Year 6, Day 269 - 9/26/14 - Movie #1,860
BEFORE: This is the sequel to "Mister Roberts", though it was released 9 years later and had different actors playing the key roles. Linking actors from "Mister Roberts" would be possible, if only I could think of a film that starred both Jack Lemmon and Walter Matthau (last seen in "California Suite"). Damn, if only...
THE PLOT: Life becomes so harried after Ensign Pulver's prank, he and the Captain are swept off deck during a storm, ending up on a tropical island with a group of shipwrecked nurses and dancing natives.
AFTER: For any people who complain about rotating casts, with different actors playing Batman or the Hulk, the trend goes back far past James Bond, at least as far back as Ensign Pulver. Before that, it would have been unthinkable for someone else to play Chaplin's Little Tramp character, or for more than one actor to play the Thin Man. The word "reboot" didn't even exist in the 1950's or 1960's.
But, to make a sequel to "Mister Roberts", a film in which Henry Fonda had to play a character 30 years younger than his own age, most of the principals had similarly become too old to reprise their roles. That's what you risk when you wait so long to make a sequel. No doubt this presented a number of challenges to both the filmmakers and the audience - who can do a young Jack Lemmon? Is Walter Matthau an appropriate subsitute for William Powell? How did Captain Morton gain 300 pounds and become a foot taller since the last picture?

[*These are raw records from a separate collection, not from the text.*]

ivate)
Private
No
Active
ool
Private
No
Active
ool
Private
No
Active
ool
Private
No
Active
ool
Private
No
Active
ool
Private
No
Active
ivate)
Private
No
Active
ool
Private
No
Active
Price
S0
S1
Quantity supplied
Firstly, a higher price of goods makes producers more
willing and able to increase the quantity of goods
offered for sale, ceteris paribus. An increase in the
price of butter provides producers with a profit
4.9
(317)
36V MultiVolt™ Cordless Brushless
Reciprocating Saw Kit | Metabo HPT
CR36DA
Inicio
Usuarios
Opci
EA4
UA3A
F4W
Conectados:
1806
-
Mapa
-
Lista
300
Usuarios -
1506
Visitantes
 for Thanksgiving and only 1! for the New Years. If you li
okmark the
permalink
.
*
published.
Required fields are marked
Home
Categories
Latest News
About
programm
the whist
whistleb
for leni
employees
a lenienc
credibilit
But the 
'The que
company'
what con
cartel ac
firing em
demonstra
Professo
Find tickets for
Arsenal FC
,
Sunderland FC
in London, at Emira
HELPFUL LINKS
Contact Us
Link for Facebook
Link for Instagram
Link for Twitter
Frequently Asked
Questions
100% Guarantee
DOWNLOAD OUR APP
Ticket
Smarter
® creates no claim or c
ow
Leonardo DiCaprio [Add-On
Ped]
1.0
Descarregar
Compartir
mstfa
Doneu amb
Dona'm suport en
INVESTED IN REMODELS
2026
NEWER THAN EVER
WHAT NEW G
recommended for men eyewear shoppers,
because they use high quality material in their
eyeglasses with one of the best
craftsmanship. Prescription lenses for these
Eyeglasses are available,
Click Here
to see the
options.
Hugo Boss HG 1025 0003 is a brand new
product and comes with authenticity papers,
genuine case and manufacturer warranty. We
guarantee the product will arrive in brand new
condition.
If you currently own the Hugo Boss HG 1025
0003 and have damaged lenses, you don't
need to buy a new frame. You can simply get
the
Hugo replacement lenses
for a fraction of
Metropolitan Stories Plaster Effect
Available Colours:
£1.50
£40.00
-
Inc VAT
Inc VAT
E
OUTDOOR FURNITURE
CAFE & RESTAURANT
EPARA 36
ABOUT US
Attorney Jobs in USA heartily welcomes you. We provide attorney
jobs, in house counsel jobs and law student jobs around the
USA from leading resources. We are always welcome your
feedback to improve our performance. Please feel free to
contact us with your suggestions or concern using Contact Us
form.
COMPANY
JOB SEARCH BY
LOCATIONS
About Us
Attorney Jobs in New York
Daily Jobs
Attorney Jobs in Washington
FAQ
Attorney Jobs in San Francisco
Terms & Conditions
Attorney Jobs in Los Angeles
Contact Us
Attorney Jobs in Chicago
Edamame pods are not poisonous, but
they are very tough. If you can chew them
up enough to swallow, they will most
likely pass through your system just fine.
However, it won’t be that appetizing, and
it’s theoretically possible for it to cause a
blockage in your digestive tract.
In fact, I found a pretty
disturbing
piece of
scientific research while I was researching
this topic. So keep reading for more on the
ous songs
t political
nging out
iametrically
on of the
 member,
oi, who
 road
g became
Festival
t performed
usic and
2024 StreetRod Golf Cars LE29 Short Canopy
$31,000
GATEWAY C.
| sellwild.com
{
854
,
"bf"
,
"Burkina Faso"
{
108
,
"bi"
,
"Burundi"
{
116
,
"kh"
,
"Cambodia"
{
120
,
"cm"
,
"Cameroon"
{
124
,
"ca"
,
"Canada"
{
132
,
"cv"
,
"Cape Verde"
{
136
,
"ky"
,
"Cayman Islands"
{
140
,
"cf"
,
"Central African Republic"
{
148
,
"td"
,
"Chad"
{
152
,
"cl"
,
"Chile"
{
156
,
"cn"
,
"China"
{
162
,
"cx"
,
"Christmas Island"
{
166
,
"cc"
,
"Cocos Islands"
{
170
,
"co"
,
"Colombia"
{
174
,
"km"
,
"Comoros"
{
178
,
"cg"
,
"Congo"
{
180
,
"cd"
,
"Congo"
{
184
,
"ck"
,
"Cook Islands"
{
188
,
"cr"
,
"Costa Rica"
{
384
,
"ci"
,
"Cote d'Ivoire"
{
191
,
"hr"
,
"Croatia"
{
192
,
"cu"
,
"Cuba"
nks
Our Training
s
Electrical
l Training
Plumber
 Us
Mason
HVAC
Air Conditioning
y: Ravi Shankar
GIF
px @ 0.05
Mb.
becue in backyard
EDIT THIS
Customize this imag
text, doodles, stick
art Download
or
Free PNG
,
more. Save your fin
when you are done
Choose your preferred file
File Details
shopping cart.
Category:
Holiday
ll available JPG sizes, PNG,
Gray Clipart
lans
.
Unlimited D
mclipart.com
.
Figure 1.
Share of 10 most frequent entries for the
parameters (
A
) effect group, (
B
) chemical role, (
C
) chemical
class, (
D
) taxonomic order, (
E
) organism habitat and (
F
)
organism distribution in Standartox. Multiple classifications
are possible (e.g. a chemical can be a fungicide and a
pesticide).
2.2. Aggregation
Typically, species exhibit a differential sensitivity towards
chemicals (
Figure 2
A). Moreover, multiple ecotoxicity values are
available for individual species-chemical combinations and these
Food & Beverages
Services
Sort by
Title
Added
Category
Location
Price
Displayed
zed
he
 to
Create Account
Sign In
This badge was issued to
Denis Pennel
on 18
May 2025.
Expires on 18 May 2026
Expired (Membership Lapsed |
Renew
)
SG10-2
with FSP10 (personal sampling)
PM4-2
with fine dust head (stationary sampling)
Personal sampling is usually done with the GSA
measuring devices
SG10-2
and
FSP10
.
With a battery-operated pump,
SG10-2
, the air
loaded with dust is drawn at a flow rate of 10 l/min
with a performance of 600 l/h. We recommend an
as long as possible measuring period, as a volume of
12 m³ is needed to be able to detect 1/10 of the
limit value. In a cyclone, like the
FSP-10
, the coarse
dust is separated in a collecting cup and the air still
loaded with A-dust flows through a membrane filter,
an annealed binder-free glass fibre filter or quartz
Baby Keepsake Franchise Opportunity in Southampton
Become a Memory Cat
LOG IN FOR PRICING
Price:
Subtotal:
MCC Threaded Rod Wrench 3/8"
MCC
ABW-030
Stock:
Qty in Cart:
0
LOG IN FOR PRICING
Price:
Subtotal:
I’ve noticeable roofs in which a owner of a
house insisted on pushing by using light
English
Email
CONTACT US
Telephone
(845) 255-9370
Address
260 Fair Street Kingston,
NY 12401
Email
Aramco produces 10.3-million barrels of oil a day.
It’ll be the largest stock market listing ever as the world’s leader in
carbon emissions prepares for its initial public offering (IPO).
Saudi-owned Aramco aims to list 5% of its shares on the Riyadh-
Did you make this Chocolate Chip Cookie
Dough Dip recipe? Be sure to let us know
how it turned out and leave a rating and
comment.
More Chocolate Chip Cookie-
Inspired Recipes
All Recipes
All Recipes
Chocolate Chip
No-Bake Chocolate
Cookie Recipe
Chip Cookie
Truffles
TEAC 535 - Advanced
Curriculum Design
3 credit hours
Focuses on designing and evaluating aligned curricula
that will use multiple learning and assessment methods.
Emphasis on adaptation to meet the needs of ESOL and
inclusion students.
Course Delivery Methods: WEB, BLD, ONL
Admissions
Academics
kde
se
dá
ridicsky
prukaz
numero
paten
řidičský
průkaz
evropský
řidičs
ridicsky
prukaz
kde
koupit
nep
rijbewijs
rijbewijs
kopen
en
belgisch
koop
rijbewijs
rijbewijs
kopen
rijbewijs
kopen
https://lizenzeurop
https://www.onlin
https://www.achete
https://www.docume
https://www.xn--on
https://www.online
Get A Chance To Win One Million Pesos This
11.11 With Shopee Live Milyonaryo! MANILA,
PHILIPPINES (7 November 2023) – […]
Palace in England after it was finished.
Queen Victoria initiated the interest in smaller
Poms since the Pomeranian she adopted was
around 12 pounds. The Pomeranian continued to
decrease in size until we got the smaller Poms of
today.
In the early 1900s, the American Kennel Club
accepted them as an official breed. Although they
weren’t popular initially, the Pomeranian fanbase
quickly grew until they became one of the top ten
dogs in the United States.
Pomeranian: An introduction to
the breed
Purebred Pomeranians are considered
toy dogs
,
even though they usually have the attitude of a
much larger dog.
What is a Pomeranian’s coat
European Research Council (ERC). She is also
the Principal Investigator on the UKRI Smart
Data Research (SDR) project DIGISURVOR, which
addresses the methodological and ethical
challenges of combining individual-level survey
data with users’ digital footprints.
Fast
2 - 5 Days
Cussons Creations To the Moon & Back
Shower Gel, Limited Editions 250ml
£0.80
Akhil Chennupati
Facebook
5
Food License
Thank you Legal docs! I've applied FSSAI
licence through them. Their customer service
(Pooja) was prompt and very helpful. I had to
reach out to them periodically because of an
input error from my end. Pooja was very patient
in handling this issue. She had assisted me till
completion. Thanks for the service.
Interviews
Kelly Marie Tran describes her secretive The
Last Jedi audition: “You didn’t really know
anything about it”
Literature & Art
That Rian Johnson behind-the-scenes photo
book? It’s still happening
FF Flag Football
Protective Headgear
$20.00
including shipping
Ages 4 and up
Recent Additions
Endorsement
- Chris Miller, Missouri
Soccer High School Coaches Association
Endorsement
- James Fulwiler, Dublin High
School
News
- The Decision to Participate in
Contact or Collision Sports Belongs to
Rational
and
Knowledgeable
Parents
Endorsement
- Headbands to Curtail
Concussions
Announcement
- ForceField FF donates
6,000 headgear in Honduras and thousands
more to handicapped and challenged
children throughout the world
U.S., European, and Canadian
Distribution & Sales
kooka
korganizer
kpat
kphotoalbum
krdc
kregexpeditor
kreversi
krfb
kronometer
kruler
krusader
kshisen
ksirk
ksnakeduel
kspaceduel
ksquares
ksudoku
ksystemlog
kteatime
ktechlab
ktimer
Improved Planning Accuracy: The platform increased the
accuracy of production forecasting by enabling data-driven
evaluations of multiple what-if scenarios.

And so began Hollywood's new motto: "Just roll with it." or was it "Fuck it, no one's going to care."? If the old cast's not available, we can just re-cast the roles, right? And then George Lazenby takes over for Sean Connery, Mark Ruffalo becomes the Hulk, and Ben Affleck gets cast as Batman. Now you know who to blame.
Putting continuity aside, this film also gives some insights into where the writers for the "M*A*S*H" TV show got some of their ideas. Oh, I figure I watched every episode of that show at one time or another while growing up, and though it was groundbreaking TV (only that show and "Hogan's Heroes" ever successfully blended war and comedy) and it's not too hard to draw a connection between the fate of Mister Roberts and that of a particular colonel from the 4077th. For that matter, "M*A*S*H" did the "surgery by radio proxy" bit years later and taught Americans how to do a tracheotomy with a jackknife and a ballpoint pen, and that traces back to Ensign Pulver doing an appendectomy with help from Doc over the radio.
For that matter, Hawkeye Pierce's still is a descendant of the Reluctant's "Jungle Juice" (an alcoholic brew with racist overtones, nice...), and the way that the main characters constantly defied authority (represented by Frank Burns and other characters) traces back here, also the constant pranking and the objectification of nurses as well.
Sure, Korea was a different war. And perhaps by 1964 audiences longed for the relative simplicity of World War II. But this film carries a similar tone of familial camaraderie among military men who also want to buck authority while carrying out their orders.
Also starring Robert Walker, Jr. (last seen in "Easy Rider"), Burl Ives (last seen in "East of Eden"), Tommy Sands, Millie Perkins, Kay Medford, Larry Hagman (last seen in "Nixon"), Peter Marshall, Jack Nicholson (last seen in "The Raven"), with cameos from Richard "Hymie" Gautier, George "Goober" Lindsay, James Coco (last seen in "The Muppets Take Manhattan", James Farentino.